Hit the spot

Pho Kietzke owner Loc Nguyen with a spread of com suon nuong (flame broiled pork chop) with veggies, rice, broth and iced coffee.

Pho Kietzke owner Loc Nguyen with a spread of com suon nuong (flame broiled pork chop) with veggies, rice, broth and iced coffee.

Photo/Allison Young

Pho Kietzke is open 10 a.m. to 9 p.m.

On the corner of a long-established shopping center near Kietzke and Gentry, there’s a small restaurant space that has housed several businesses over the years. Pizza, Mexican, Thai and Filipino food have all come out of that kitchen, and if you go back far enough you’ll remember when it was an ice cream parlor with some unique flavors. (Coors Beer ice cream, anyone?) Pho Kietzke is the latest to make a go of it, and it might just be the one to make it work long-term.

The new decor is simple but pleasant with seating for perhaps 45 people, broad-leafed plants, and wall niches displaying small objets d’art. The staff is attentive, and the service is quick and pleasant. We never wanted for a drink refill or other request.

Our group ordered a variety of dishes from both the entree and appetizer menus, and for such a small place, the menu isn’t lacking in Vietnamese and Chinese options to choose from. We started with coi cuon ($5): spring rolls stuffed with shrimp, pork, lettuce, mint and vermicelli served with a very good version of peanut sauce. The rice paper wrapper was a little chewy, but the ingredients were well-balanced with none overpowering the whole.

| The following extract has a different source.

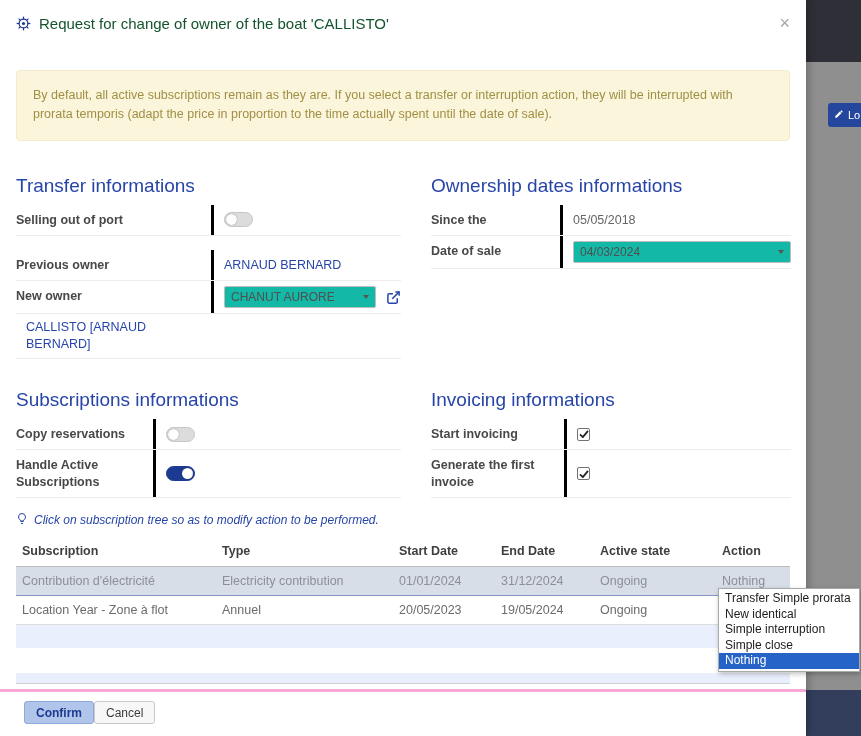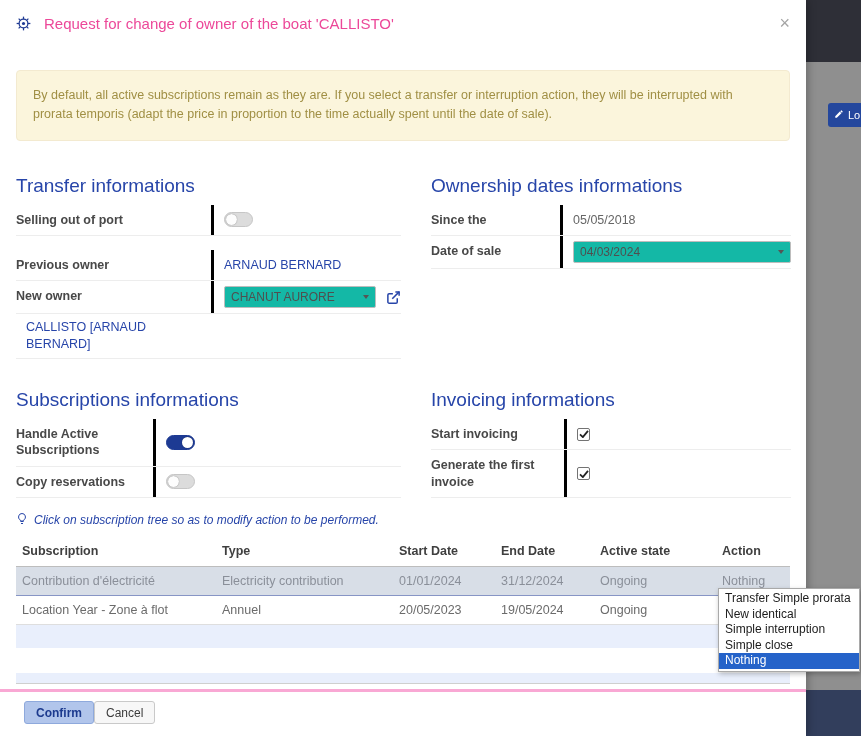"Request for change of owner" .modal-header h1 { color: #ec4899 -> #14532d; margin-left: 13px -> 8px }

Up next, tom chien bot ($6.50): five butterflied prawns fried in breading, and served with hearts of romaine lettuce, sprigs of fresh cilantro, fried spring onions, and a light sweet and sour sauce. I enjoyed the garnish perhaps more than the shrimp. It was practically a salad in its own right. The prawns themselves were OK but nothing I’d order again. I generally find breaded shrimp to be lacking in actual shrimp flavor, and these were akin to any you’d find elsewhere. Much more impressive was the muc chien don ($7.95), several flat squares of squid mantle fried crispy in a light batter, tasty and deliciously tender. The sweet and sour was really optional because the calamari itself had so much flavor.

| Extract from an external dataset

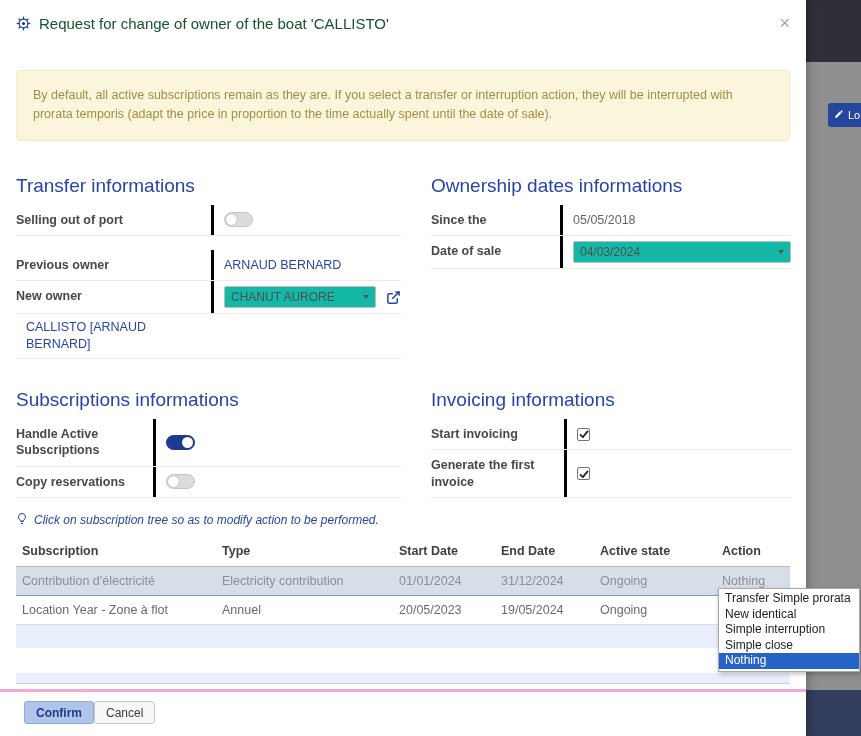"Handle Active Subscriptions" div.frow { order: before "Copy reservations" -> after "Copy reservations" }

Rounding out the appetizers was an order of canh ga chien ($4.95): six chicken wings fried with fish sauce and served with a pile of garnish similar to that served with the prawns. If you’re unfamiliar with fish sauce, you might be taken aback the first time you catch a whiff. It’s the Asian equivalent of a strong, stinky cheese, and like its aromatic cousin, the flavor is worth the initial olfactory jolt. My wife’s not usually one to brave anything cooked this way, but she admitted the wings were worth it. If we weren’t ordering entrees, I would have asked for a couple of more plates of wings.

My wife’s wonton soup ($6.50) featured the eponymous dumplings of ground pork and shrimp wrapped in egg pasta, topped with barbecue pork and mixed vegetables in a chicken-based broth. Nothing fancy, yet full of comfort food goodness. “Hit the spot,” was her pronouncement on the subject. Similarly on target, the mi xao ga ($7.50) is essentially chicken chow mein with fried vermicelli standing in for chow mein noodles, stir-fried veggies and chunks of tender chicken. It's a little different than I expected, but in a good way.

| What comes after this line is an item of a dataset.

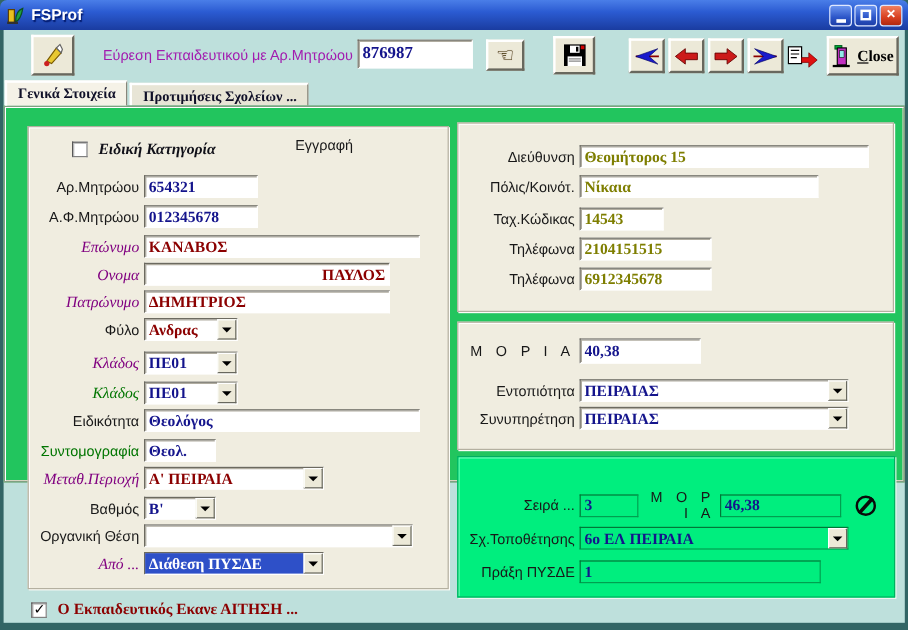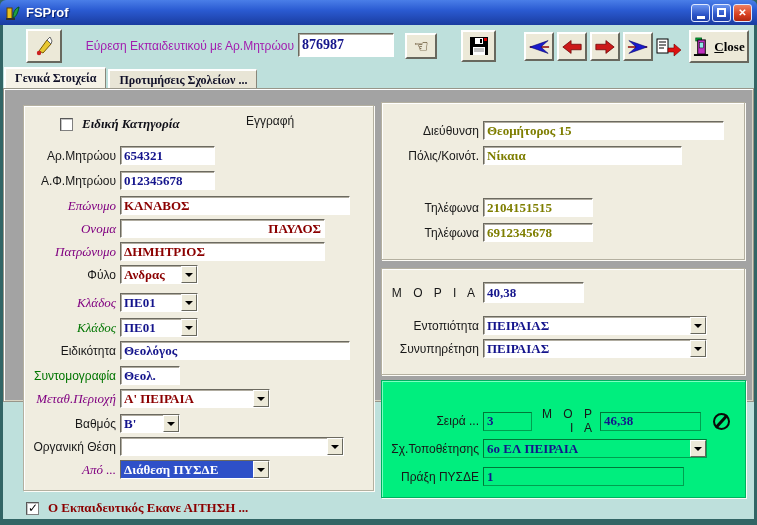"Ειδική Κατηγορία" .mainpanel { background: #a3a3a3 -> #22c55e }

My favorite, pho dac biet ($7.50), vermicelli soup with rare beef, well-done flank, brisket, tendon, tripe and meatball, was a perfect rendition of this noodle shop standard. Tons of meat, great broth—exactly what I’m looking for when I want pho. My second favorite, bun thit nuong cha gio ($7.50), flame-broiled pork, egg roll, and vermicelli noodles with lettuce and veg on the bottom, was pretty much perfect. Having tried our favorites, I can say we’ll definitely be back to explore more of the menu.